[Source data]
►
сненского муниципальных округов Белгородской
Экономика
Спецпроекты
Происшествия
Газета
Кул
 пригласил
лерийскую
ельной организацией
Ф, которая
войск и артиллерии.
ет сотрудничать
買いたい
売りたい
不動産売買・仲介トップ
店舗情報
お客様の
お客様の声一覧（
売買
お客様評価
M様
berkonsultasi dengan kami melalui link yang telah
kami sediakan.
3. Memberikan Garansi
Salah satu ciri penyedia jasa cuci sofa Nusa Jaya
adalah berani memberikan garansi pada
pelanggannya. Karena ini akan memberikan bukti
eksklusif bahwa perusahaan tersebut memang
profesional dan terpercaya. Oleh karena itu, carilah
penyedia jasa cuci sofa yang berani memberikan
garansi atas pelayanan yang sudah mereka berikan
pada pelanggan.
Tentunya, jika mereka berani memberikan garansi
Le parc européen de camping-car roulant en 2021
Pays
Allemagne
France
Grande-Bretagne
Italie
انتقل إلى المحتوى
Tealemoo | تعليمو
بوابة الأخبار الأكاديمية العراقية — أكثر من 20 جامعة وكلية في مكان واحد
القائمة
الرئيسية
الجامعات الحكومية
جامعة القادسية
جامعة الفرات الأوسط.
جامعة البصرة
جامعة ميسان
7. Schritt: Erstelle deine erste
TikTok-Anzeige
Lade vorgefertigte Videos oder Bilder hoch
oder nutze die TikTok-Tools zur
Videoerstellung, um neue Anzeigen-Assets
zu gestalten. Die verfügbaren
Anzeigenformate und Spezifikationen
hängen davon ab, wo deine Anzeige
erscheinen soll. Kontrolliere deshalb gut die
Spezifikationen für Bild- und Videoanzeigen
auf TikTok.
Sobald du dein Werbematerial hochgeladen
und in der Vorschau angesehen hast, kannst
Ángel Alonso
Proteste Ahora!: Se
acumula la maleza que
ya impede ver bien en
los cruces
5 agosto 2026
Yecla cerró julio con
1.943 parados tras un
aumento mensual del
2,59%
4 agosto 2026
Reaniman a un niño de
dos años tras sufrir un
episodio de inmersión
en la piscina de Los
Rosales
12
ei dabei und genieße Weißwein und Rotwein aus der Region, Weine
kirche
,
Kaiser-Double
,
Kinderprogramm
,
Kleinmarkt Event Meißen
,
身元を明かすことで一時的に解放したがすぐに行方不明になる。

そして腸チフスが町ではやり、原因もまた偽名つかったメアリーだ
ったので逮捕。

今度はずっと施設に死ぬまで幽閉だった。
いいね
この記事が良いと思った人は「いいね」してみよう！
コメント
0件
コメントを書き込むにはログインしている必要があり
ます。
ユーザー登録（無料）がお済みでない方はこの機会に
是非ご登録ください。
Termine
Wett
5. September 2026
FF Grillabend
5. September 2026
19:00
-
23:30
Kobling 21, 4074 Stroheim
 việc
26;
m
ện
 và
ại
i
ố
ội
◄
### PROBLEM
Please duplicate the rows from the line containing "そして腸チフスが町ではやり、原因もまた偽名つかったメアリーだ" through the last line of the source data, both ends included, reproducing each line without changes.

### SOLVED EXERCISE
そして腸チフスが町ではやり、原因もまた偽名つかったメアリーだ
ったので逮捕。

今度はずっと施設に死ぬまで幽閉だった。
いいね
この記事が良いと思った人は「いいね」してみよう！
コメント
0件
コメントを書き込むにはログインしている必要があり
ます。
ユーザー登録（無料）がお済みでない方はこの機会に
是非ご登録ください。
Termine
Wett
5. September 2026
FF Grillabend
5. September 2026
19:00
-
23:30
Kobling 21, 4074 Stroheim
 việc
26;
m
ện
 và
ại
i
ố
ội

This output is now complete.